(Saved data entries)
☆ ☆ ☆ ☆
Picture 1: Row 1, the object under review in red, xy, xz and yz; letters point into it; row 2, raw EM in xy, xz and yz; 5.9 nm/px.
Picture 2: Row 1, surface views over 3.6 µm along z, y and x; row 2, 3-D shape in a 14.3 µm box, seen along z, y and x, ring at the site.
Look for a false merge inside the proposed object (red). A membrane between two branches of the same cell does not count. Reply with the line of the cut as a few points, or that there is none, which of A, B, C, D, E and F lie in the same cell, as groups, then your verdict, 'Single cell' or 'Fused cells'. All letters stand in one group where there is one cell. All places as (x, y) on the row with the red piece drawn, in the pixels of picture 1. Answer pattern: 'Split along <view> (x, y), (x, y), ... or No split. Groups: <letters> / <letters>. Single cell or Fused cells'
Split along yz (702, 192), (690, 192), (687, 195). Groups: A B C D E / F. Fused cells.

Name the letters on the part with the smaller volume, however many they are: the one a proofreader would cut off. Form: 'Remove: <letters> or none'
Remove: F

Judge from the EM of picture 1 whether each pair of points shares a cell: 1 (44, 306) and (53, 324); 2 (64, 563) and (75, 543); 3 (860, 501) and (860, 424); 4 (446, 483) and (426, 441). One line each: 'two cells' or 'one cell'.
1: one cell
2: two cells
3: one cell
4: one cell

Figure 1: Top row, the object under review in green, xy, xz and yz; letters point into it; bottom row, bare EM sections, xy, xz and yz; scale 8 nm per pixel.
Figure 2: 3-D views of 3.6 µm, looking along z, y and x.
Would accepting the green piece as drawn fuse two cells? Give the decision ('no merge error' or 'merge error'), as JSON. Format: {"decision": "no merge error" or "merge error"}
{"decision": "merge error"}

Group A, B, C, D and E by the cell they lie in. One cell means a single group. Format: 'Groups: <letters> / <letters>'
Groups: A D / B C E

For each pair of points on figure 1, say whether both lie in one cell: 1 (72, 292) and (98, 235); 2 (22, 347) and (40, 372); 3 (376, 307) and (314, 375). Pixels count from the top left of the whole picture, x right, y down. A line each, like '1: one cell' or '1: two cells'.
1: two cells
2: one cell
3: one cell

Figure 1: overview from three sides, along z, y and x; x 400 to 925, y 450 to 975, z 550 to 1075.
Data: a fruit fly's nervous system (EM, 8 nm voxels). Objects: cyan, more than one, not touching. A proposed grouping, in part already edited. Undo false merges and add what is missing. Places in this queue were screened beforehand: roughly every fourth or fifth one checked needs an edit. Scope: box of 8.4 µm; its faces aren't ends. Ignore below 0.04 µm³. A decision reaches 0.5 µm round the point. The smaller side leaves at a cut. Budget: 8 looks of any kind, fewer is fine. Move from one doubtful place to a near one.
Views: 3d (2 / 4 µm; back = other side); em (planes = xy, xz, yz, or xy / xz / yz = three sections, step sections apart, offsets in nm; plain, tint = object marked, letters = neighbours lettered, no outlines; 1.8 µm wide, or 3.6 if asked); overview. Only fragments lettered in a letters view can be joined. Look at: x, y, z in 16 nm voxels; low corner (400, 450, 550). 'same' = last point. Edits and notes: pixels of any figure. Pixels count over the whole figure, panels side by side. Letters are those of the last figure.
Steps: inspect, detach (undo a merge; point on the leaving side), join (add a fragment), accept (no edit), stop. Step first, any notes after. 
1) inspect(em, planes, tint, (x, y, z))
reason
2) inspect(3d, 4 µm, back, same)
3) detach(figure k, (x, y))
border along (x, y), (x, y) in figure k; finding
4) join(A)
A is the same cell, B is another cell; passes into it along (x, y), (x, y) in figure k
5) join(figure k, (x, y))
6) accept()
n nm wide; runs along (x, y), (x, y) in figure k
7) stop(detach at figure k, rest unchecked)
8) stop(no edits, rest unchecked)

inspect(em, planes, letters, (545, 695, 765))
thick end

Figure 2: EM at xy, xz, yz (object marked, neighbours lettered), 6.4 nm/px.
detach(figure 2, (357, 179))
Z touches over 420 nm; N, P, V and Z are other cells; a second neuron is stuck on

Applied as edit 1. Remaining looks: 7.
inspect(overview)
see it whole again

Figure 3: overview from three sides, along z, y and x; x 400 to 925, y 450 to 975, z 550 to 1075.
☆ ☆ ☆ ☆
● YOUR GOAL
Return, with no change at all, every line in the entries above from the line containing "Group A, B, C, D" through the line containing "Data: a fruit".

● PROBLEM SOLUTION
Group A, B, C, D and E by the cell they lie in. One cell means a single group. Format: 'Groups: <letters> / <letters>'
Groups: A D / B C E

For each pair of points on figure 1, say whether both lie in one cell: 1 (72, 292) and (98, 235); 2 (22, 347) and (40, 372); 3 (376, 307) and (314, 375). Pixels count from the top left of the whole picture, x right, y down. A line each, like '1: one cell' or '1: two cells'.
1: two cells
2: one cell
3: one cell

Figure 1: overview from three sides, along z, y and x; x 400 to 925, y 450 to 975, z 550 to 1075.
Data: a fruit fly's nervous system (EM, 8 nm voxels). Objects: cyan, more than one, not touching. A proposed grouping, in part already edited. Undo false merges and add what is missing. Places in this queue were screened beforehand: roughly every fourth or fifth one checked needs an edit. Scope: box of 8.4 µm; its faces aren't ends. Ignore below 0.04 µm³. A decision reaches 0.5 µm round the point. The smaller side leaves at a cut. Budget: 8 looks of any kind, fewer is fine. Move from one doubtful place to a near one.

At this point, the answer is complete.